Actually, I disagree about the safety factor, about the South Carolina lowcountry of the 2000s being more dangerous than it was in 1970, but I didn’t feel like describing the chain fight I witnessed outside of the stadium after a Summerville football game or my hitchhiking encounter with mass murderer Donald “Pee Wee” Gaskins or the murders committed by Richard Valenti on Folly Beach in 1973.
Unfortunately, this parental surveillance now includes 24/7 access to their children’s grades. Today, if little Mason or Madison blows off a reading assignment and gets a 0 on a pop quiz, parents Karen and Bob can log onto Net Classroom and check their weekly progress. Some of our more
neurotic ambitious parents check Net Classroom as often as day-traders do stock quotes. Seasoned political junkie that I am, when I taught, I waited until Friday afternoons to post grades the way political campaigns release damaging information after the evening news on Friday nights, in their case to bypass the news cycle, in my case to make Bob and Karen less likely to contact me on the weekend.

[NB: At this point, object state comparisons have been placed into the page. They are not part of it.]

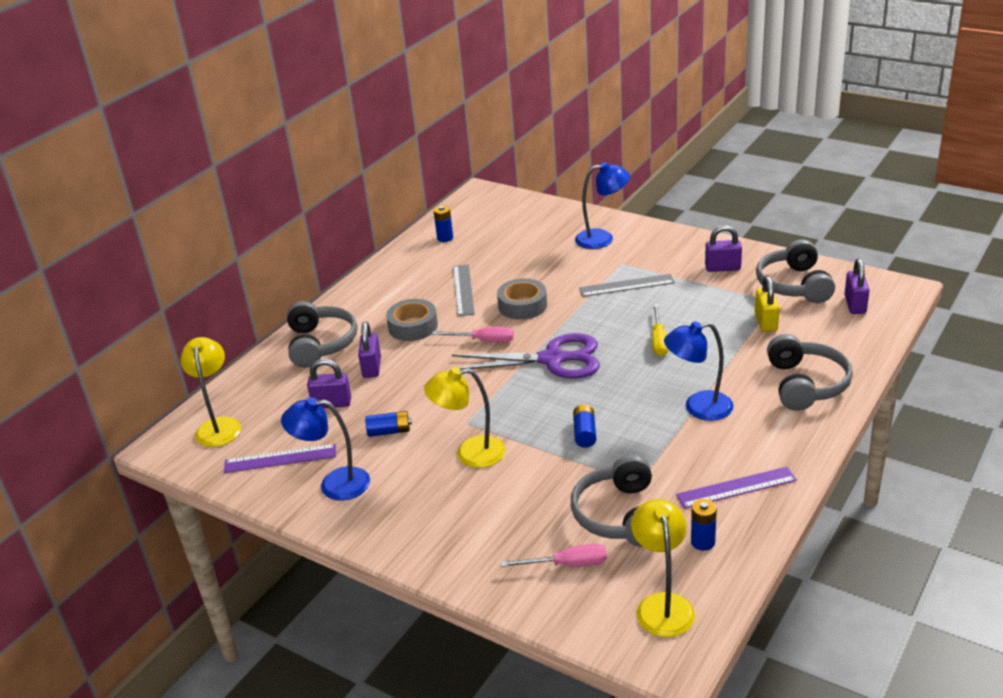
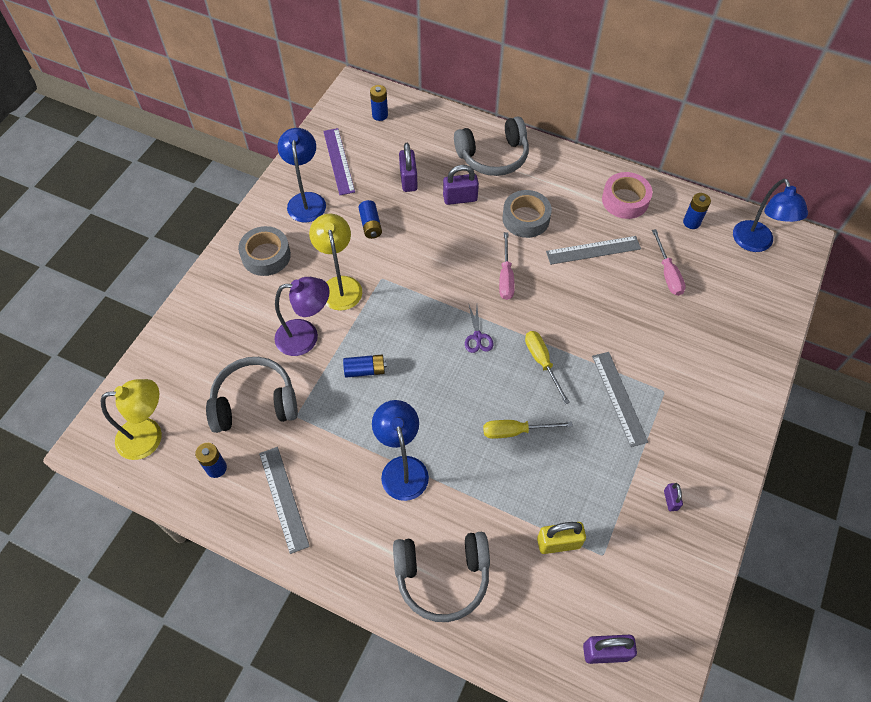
camera: 80 degrees right, 25 degrees up
(219, 426) = (380, 115): yellow lamp -> blue battery
(408, 269) = (625, 200): none -> pink tape
(522, 305) = (570, 303): grey tape -> grey tape (266, 255)
(536, 478) = (306, 337): none -> purple lamp
(552, 359) = (477, 337): purple scissors -> purple scissors, size x0.41
(567, 564) = (201, 367): pink screwdriver -> pink screwdriver (667, 273)
(586, 323) = (542, 362): none -> yellow screwdriver
(602, 239) = (716, 370): blue lamp -> blue lamp (756, 243)
(722, 268) = (670, 500): purple padlock -> purple padlock, size x0.57
(736, 487) = (283, 498): purple ruler -> grey ruler
(794, 285) = (642, 581): grey headphones -> none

If this system had been in place when I was in high school and my parents employed it, I would have spent those turbulent four years caged in my room. Chances are, though, they wouldn’t have. I think my father went three years without ever seeing any of our report cards, thanks to my mother’s wise discretion.
Obviously, in this age of celebrity, people don’t value their privacy as they once did, a reclusive Garbo being the exception to the full-exposure Kardashian rule. Not only are our backyards available for anyone to peek into from above via Google Maps or low flying drones, but on sidewalks and in hallways, parking lots, and supermarkets, our movements are being constantly monitored. Indeed, a restroom may – and I stress the subjunctive – may be the only place in public where we’re not being spied on with surveillance cameras.

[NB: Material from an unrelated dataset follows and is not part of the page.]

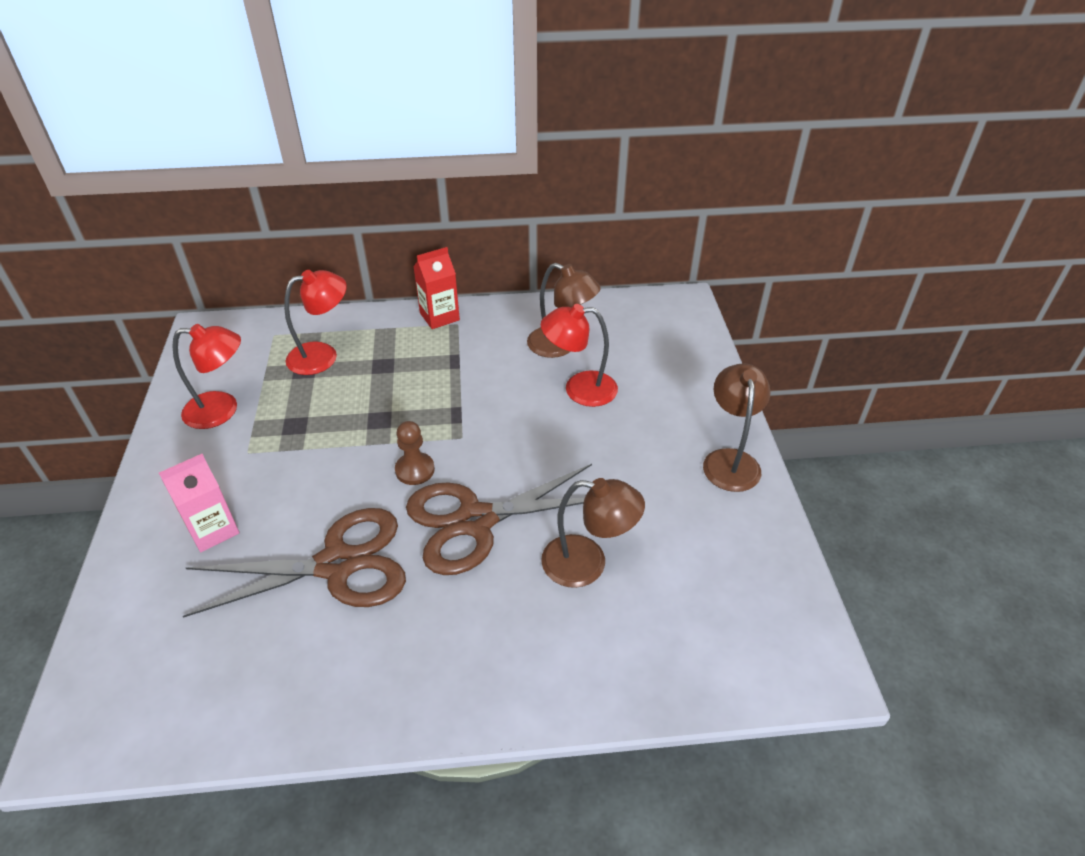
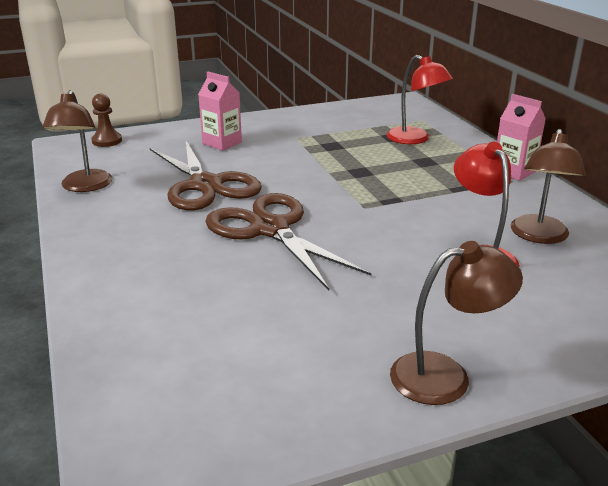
camera: 75 degrees right, 15 degrees down
(222, 410) = (330, 122): red lamp -> none
(415, 470) = (313, 195): brown pawn -> brown pawn (107, 141)
(439, 316) = (513, 172): red carton -> pink carton
(587, 563) = (242, 291): brown lamp -> brown lamp (84, 186)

I wonder if nowadays Tim and I would have dared to make the trip. If we had, a complicated web of lies would have been necessary, as parent and child would be linked via a cell phone, and I’ve never been good at lying and have always tried to avoid mendacity unless absolutely necessary – this trip to Cocoa an exception. As my unrelenting bad luck would have it, there happened to be a podunk rock festival in Myrtle Beach that weekend.
“How was the rock festival?” my mother asked sarcastically when I got home.

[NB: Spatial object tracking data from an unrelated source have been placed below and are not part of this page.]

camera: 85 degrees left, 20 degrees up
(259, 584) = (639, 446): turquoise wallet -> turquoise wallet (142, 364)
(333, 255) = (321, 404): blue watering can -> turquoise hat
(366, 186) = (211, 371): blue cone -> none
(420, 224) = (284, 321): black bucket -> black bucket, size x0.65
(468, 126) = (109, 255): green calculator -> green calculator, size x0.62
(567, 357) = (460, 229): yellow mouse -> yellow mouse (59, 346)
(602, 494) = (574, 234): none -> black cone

“Rock festival? What are you talking about? There wasn’t any rock festival.”
And there hadn’t been – in Cocoa Beach. She got out the paper and slapped it down on the kitchen table. On the front page screamed an above-the-fold photograph of mass cavorting.
Damn, maybe we should have gone to Myrtle Beach instead. I don’t in fact recall much about the trip to Cocoa. I remember the wind whipping our long locks as we drove with the top down through Georgia and Florida on Highway 17S. I remember our hooking up with Adam Jacobs, Robbie Summerset, and the surfing Kowalski brothers from West Ashley. We saw Gimme Shelter at a Cocoa Beach theater. I remember choppy waves breaking at low tide at Sebastian Inlet and envying the surfer asleep with a girl in a van the first night when I froze my ass off trying to lose consciousness in the uncomfortable confines of Tim’s car.
In fact, we decided to split the second night, and heroically, Tim drove through the wee hours for a predawn arrival home.
Nevertheless, I’m glad we were free enough to make the trip because it was, if not an adventure, out of the ordinary, something I can write about as opposed to the blurred repetition of the days before and after the trip, those days having tumbled through the hourglass of my life into oblivion.